What really happened to the Great American Cities? They annoyed their citizens to such an extent with awful living conditions, high costs and endless political conflicts that the suburbs, with a promise of peace and quiet, easily outcompeted them. The exodus of the middle class then fed the chaos even more. What if Detroit collapsed because the people who ran Detroit were objectively corrupt and incompetent at producing cities?
In Berlin we have a modern city that has faced a hundred years of chaos, and a hundred years of industrial growth beforehand, and come out of it gracefully. The city is economically in no better shape than Detroit. It lived for almost 50 years in a completely artificial state, serving as a demonstration of wealth for both the East and the West. With the wall down, the subsidies were taken away. The population fell lightly over the next decade, and the economic promise didn’t materialize.
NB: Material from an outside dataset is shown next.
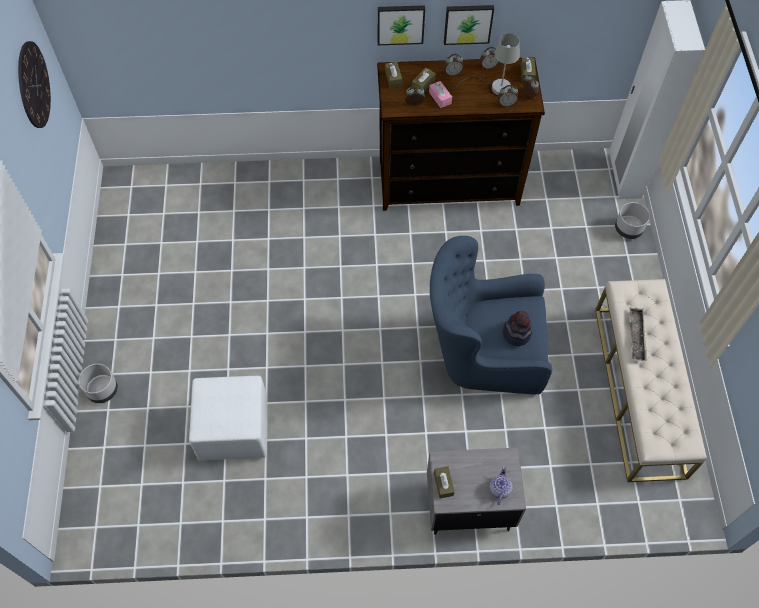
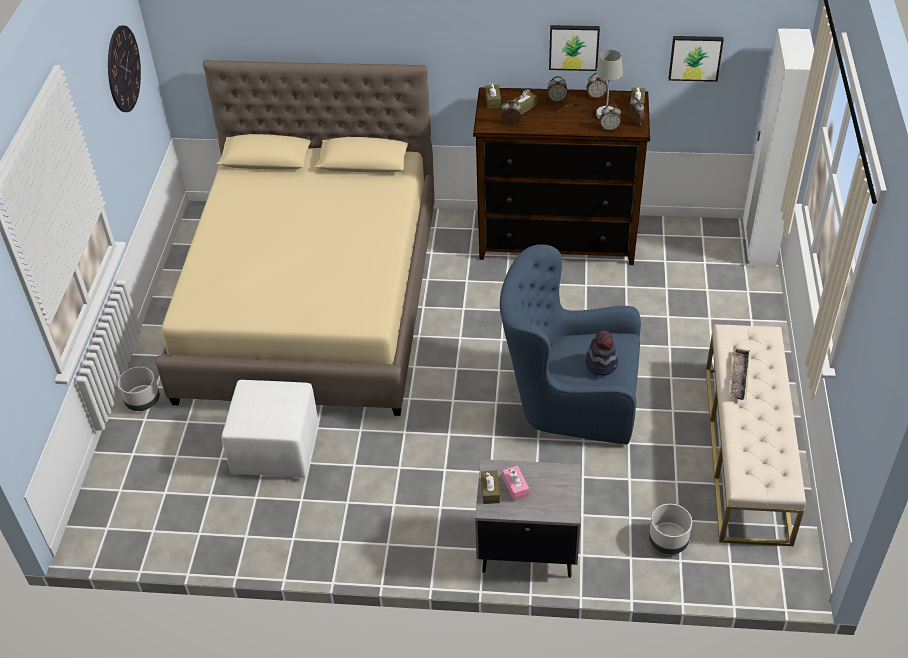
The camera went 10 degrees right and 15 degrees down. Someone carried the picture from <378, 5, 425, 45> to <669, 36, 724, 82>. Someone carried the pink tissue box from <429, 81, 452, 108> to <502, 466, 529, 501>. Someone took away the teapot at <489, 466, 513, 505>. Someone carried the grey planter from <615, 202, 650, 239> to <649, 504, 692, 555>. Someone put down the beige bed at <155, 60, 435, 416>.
Today unemployment is around 14% and kids are migrating south where there is better hope for work. There are empty office buildings all over. The city government is broke. Suburban sprawl is expanding. Despite that, Berlin is full of construction cranes. Walking around the lovely Prenzlauer Berg, its buildings restored fresh after years of neglect under the Socialist Republic and now invaded by young families, Berlin does not give the impression of a city struggling. It is what Detroit never was and certainly isn’t today: a place that feels good. This is why people are willing to stay here. This is why private money is funding the reconstruction of the Hohenzollern palace on the wreckage of Palast der Republik, just behind the bigger than life statue of Marx and Engels. There are enough people out there who love Berlin and will sacrifice for it. Berlin will remain a relevant city even as it stagnates or shrinks. It will have everything a state-of-the-art city is expected to have. Whatever needs to be invested will be invested. New train stations will be built and they will work better than any train station you’ve ever seen. (The new Hauptbahnof is a sight for sore eyes.) Some derelict neighborhoods will have to be abandoned, much like some Detroit neighborhoods have turned into meadows. I’m sure the Berliners will find something useful to do with them, perhaps barbecues with curried sausage and sauerkraut. Complexity science tells us you can never stop growing a city, even if it is shrinking in size. The urban fabric has to be recycled. When it stops, as is the case with Detroit, the city is dead.
One thing that is scarcely mentioned about Berlin urbanism today is politics. Berlin is tired of politics. “No more experiments!” was the proclamation of city planners when postmodern architects came swarming in favor of new plans after the reunification. However boring the vision for Berlin may be, it is graceful, dignified, and has gathered popular support. Americans, I’m afraid, are unable to conceive of cities as anything other than political objects to fight over. Everything must be fought over, even the most redundant parking space in Brooklyn. That is why I don’t expect anything other than more chaos to come out of America in the short-term.